Carswell on Peston and Corporatism


Peston calls this the “new capitalism”.  This seems to be all about government overseeing big business and public policy-makers directing business.  Not much “new” about this idea, Robert.  It’s called corporatism.  And they tried it in 1920s Italy and elsewhere.

via Douglas Carswell MP.

It seems that, from generation to generation, we must keep explaining why government and big business should not be entwined.

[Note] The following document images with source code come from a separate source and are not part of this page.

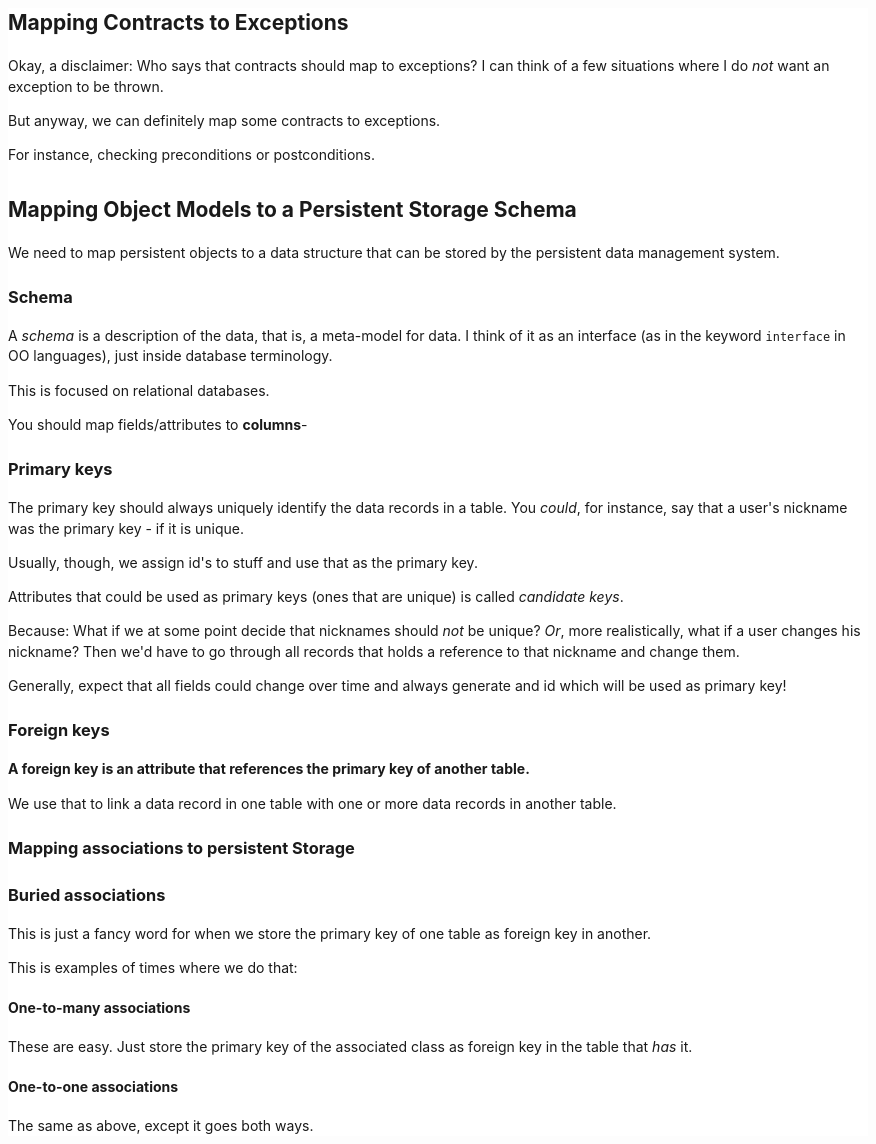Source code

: ## Mapping Contracts to Exceptions
Okay, a disclaimer: Who says that contracts should map to exceptions? I can think of a few situations where I do *not* want an exception to be thrown.

But anyway, we can definitely map some contracts to exceptions.

For instance, checking preconditions or postconditions.

## Mapping Object Models to a Persistent Storage Schema
We need to map persistent objects to a data structure that can be stored by the persistent data management system.

### Schema
A *schema* is a description of the data, that is, a meta-model for data. I think of it as an interface (as in the keyword `interface` in OO languages), just inside database terminology.

This is focused on relational databases.

You should map fields/attributes to **columns**-

### Primary keys
The primary key should always uniquely identify the data records in a table. You *could*, for instance, say that a user's nickname was the primary key - if it is unique.

Usually, though, we assign id's to stuff and use that as the primary key.

Attributes that could be used as primary keys (ones that are unique) is called *candidate keys*.

Because: What if we at some point decide that nicknames should *not* be unique? *Or*, more realistically, what if a user changes his nickname? Then we'd have to go through all records that holds a reference to that nickname and change them.

Generally, expect that all fields could change over time and always generate and id which will be used as primary key!

### Foreign keys
**A foreign key is an attribute that references the primary key of another table.**

We use that to link a data record in one table with one or more data records in another table.

### Mapping associations to persistent Storage

### Buried associations
This is just a fancy word for when we store the primary key of one table as foreign key in another.

This is examples of times where we do that:

#### One-to-many associations
These are easy. Just store the primary key of the associated class as foreign key in the table that *has* it.

#### One-to-one associations
The same as above, except it goes both ways.
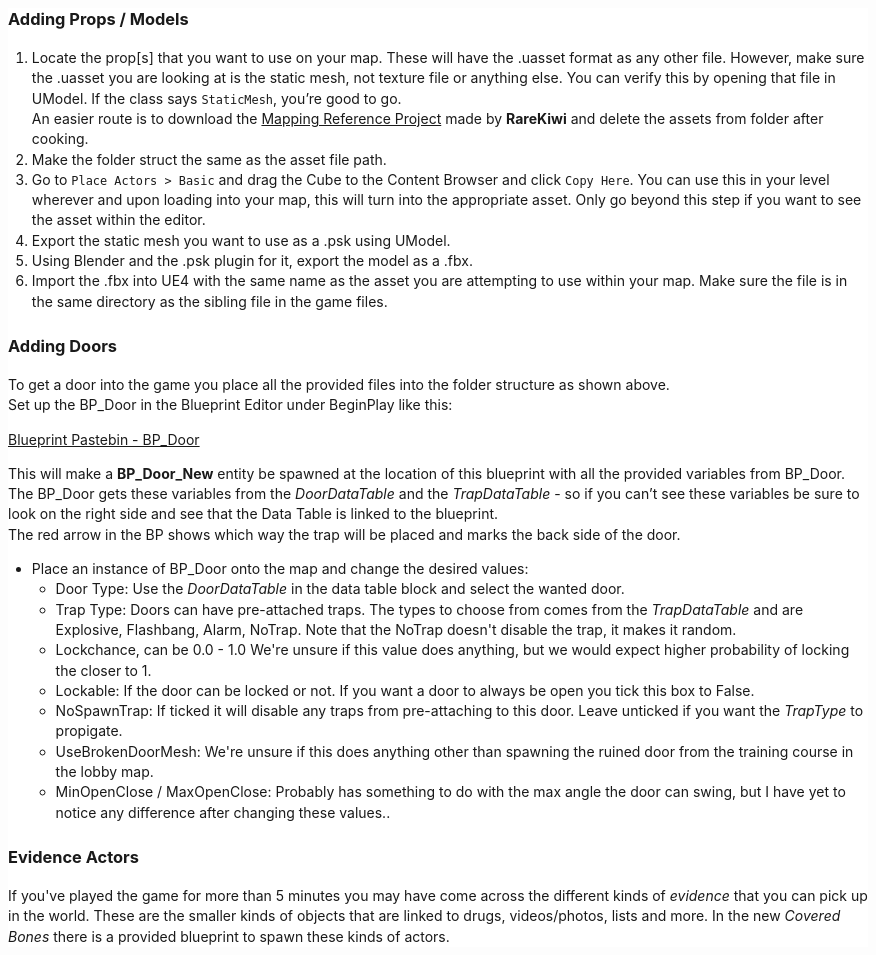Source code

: ### Adding Props / Models
1. Locate the prop[s] that you want to use on your map. These will have the .uasset format as any other file. However, make sure the .uasset you are looking at is the static mesh, not texture file or anything else. You can verify this by opening that file in UModel. If the class says `StaticMesh`, you’re good to go.  
An easier route is to download the [Mapping Reference Project](https://www.nexusmods.com/readyornot/mods/666/) made by **RareKiwi** and delete the assets from folder after cooking.
2. Make the folder struct the same as the asset file path.
3. Go to `Place Actors > Basic` and drag the Cube to the Content Browser and click `Copy Here`. You can use this in your level wherever and upon loading into your map, this will turn into the appropriate asset. Only go beyond this step if you want to see the asset within the editor.
4. Export the static mesh you want to use as a .psk using UModel. 
5. Using Blender and the .psk plugin for it, export the model as a .fbx. 
6. Import the .fbx into UE4 with the same name as the asset you are attempting to use within your map. Make sure the file is in the same directory as the sibling file in the game files.

### Adding Doors  
To get a door into the game you place all the provided files into the folder structure as shown above.  
Set up the BP_Door in the Blueprint Editor under BeginPlay like this:  

[Blueprint Pastebin - BP_Door](https://blueprintue.com/render/0cpu2ok8/)  

This will make a **BP_Door_New** entity be spawned at the location of this blueprint with all the provided variables from BP_Door.  
The BP_Door gets these variables from the *DoorDataTable* and the *TrapDataTable* - so if you can’t see these variables be sure to look on the right side and see that the Data Table is linked to the blueprint.  
The red arrow in the BP shows which way the trap will be placed and marks the back side of the door.  

- Place an instance of BP_Door onto the map and change the desired values:  
  - Door Type: Use the *DoorDataTable* in the data table block and select the wanted door.  
  - Trap Type: Doors can have pre-attached traps. The types to choose from comes from the *TrapDataTable* and are Explosive, Flashbang, Alarm, NoTrap. Note that the NoTrap doesn't disable the trap, it makes it random.   
  - Lockchance, can be 0.0 - 1.0 We're unsure if this value does anything, but we would expect higher probability of locking the closer to 1.  
  - Lockable: If the door can be locked or not. If you want a door to always be open you tick this box to False.   
  - NoSpawnTrap: If ticked it will disable any traps from pre-attaching to this door. Leave unticked if you want the *TrapType* to propigate.
  - UseBrokenDoorMesh: We're unsure if this does anything other than spawning the ruined door from the training course in the lobby map.
  - MinOpenClose / MaxOpenClose: Probably has something to do with the max angle the door can swing, but I have yet to notice any difference after changing these values..  

### Evidence Actors

If you've played the game for more than 5 minutes you may have come across the different kinds of *evidence* that you can pick up in the world. These are the smaller kinds of objects that are linked to drugs, videos/photos, lists and more. In the new *Covered Bones* there is a provided blueprint to spawn these kinds of actors.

We have had a crisis of global statism. It’s time to try capitalism, a sustainable capitalism of free people, a capitalism that has been sought for nearly a hundred years:

The answer must be, I am sure, that we have been in a fair way of failure,—tragic failure. And we stand in danger of utter failure yet except we fulfil speedily the determination we have reached, to deal with the new and subtle tyrannies according to their deserts. Don’t deceive yourselves for a moment as to the power of the great interests which now dominate our development. They are so great that it is almost an open question whether the government of the United States can dominate them or not. Go one step further, make their organized power permanent, and it may be too late to turn back. The roads diverge at the point where we stand. They stretch their vistas out to regions where they are very far separated from one another; at the end of one is the old tiresome scene of government tied up with special interests; and at the other shines the liberating light of individual initiative, of individual liberty, of individual freedom, the light of untrammeled enterprise. I believe that that light shines out of the heavens itself that God has created. I believe in human liberty as I believe in the wine of life. There is no salvation for men in the pitiful condescensions of industrial masters. Guardians have no place in a land of freemen. Prosperity guaranteed by trustees has no prospect of endurance. Monopoly means the atrophy of enterprise. If monopoly persists, monopoly will always sit at the helm of the government. I do not expect to see monopoly restrain itself. If there are men in this country big enough to own the government of the United States, they are going to own it; what we have to determine now is whether we are big enough, whether we are men enough, whether we are free enough, to take possession again of the government which is our own. We haven’t had free access to it, our minds have not touched it by way of guidance, in half a generation, and now we are engaged in nothing less than the recovery of what was made with our own hands, and acts only by our delegated authority.